Afin d’examiner l’importance des relations sociales et de la communication au sein d’un réseau de franchise sociale, l’auteur a interviewé 67 personnes (co-fondateurs, personnel du siège, franchisés…) : voici les principaux résultats de sa recherche.
Par Rozenn Perrigot, Professeur à l’Université de Rennes 1 (IGR-IAE Rennes et CREM-CNRS), Professeur Affilié à Rennes School of Business
Dans un article académique récemment publié dans International Journal of Retail & Distribution Management, j’ai examiné l’importance des relations sociales et de la communication au sein du réseau Jibu, en menant une série d’entretiens approfondis avec 67 personnes (co-fondateurs, personnel du siège, franchisés, revendeurs et clients en Ouganda et au Rwanda).
Jibu est un réseau rassemblant 122 franchisés qui disposent d’équipements permettant la purification de l’eau et sa mise en bouteille, et plus de 2100 revendeurs qui commercialisent ces bouteilles d’eau aux clients de leurs territoires dans l’objectif de leur apporter commodité et proximité. Jibu a vendu plus de 174 millions de litres d’eau potable ces dernières années au Burundi, en République Démocratique du Congo, au Kenya, au Rwanda, en Tanzanie, en Ouganda et au Zimbabwe. Jibu contribue ainsi à l’atteinte de l’objectif de développement durable n°6 de l’Organisation des Nations Unies, à savoir « eau propre et assainissement ».
La franchise sociale est l’application de la franchise au secteur social, afin d’atteindre des objectifs sociaux en complément d’objectifs commerciaux. Autrement dit, la franchise sociale consiste à offrir des produits et/ou services de base, de qualité et à des prix abordables, à des clients qui n’auraient normalement pas accès à ces produits/services. Elle couvre les secteurs de la santé, l’éducation, l’eau et l’assainissement, l’énergie, la productivité agricole, etc. La première dimension sociale de la franchise sociale est donc liée aux clients.
Jibu, et son organisation « pyramidale », permet aussi aux franchisés et aux revendeurs de créer leurs propres emplois et d’avoir des revenus pour soutenir leurs familles. La deuxième dimension sociale de la franchise sociale est donc liée aux franchisés et revendeurs.

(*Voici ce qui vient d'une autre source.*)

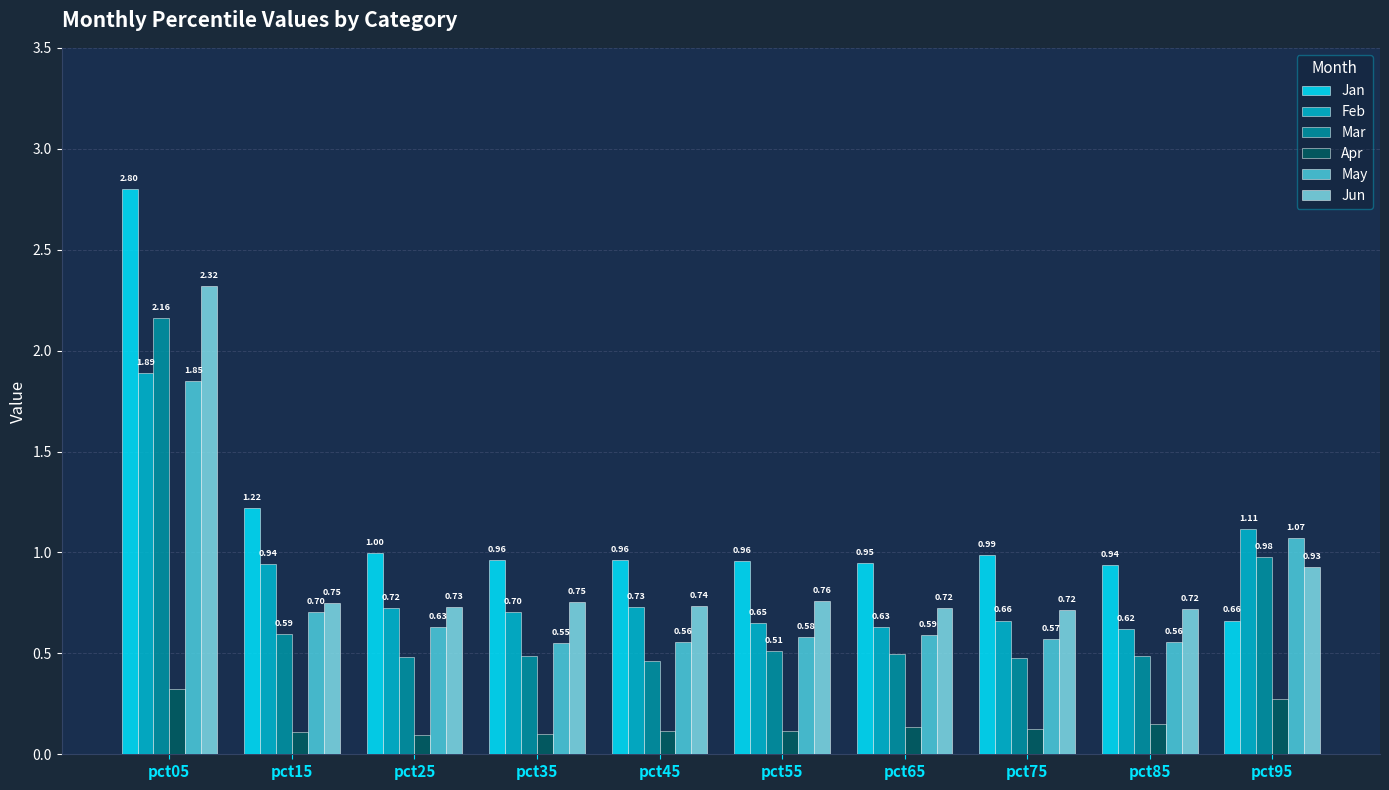

What is the difference between the maximum and minimum values in the May series?

1.3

Cette recherche a permis de mettre en exergue une autre spécificité de la franchise sociale : l’importance des relations sociales et de la communication interne au sein de ces réseaux. Celles-ci doivent être encouragées, notamment en top down (de haut en bas, animateurs vers franchisés), en bottom up (de bas en haut, ex. revendeurs vers franchisés) et horizontalement (ex. entre franchisés). Cela donne aux franchisés et revendeurs, ainsi qu’aux clients, le sentiment de « faire partie d’une grande famille ».
Cette recherche contribue à faire connaître ce phénomène de franchise sociale dans les pays en développement, et en Afrique en particulier. Cette étude peut servir de guide aux entrepreneurs qui veulent lancer un concept de franchise dans le secteur social et réussir à développer et gérer leur réseau, en gardant à l’esprit l’importance des relations sociales et de la communication interne. Ce travail peut aussi aider les candidats à la franchise qui souhaitent ouvrir une entreprise dans le secteur social à prendre conscience du fait qu’ils feront partie d’une « famille » et auront de nombreuses interactions avec les personnes du siège, les autres franchisés, les éventuels revendeurs et les clients. Ils doivent avoir cet esprit d’équipe pour réussir. Enfin, cette recherche peut aider les gouvernements nationaux et locaux des pays en développement à mieux comprendre le fonctionnement de la franchise sociale et ainsi faire confiance aux franchiseurs et franchisés pour les aider à répondre aux besoins fondamentaux des communautés locales, comme l’eau potable, l’énergie, l’éducation et la santé.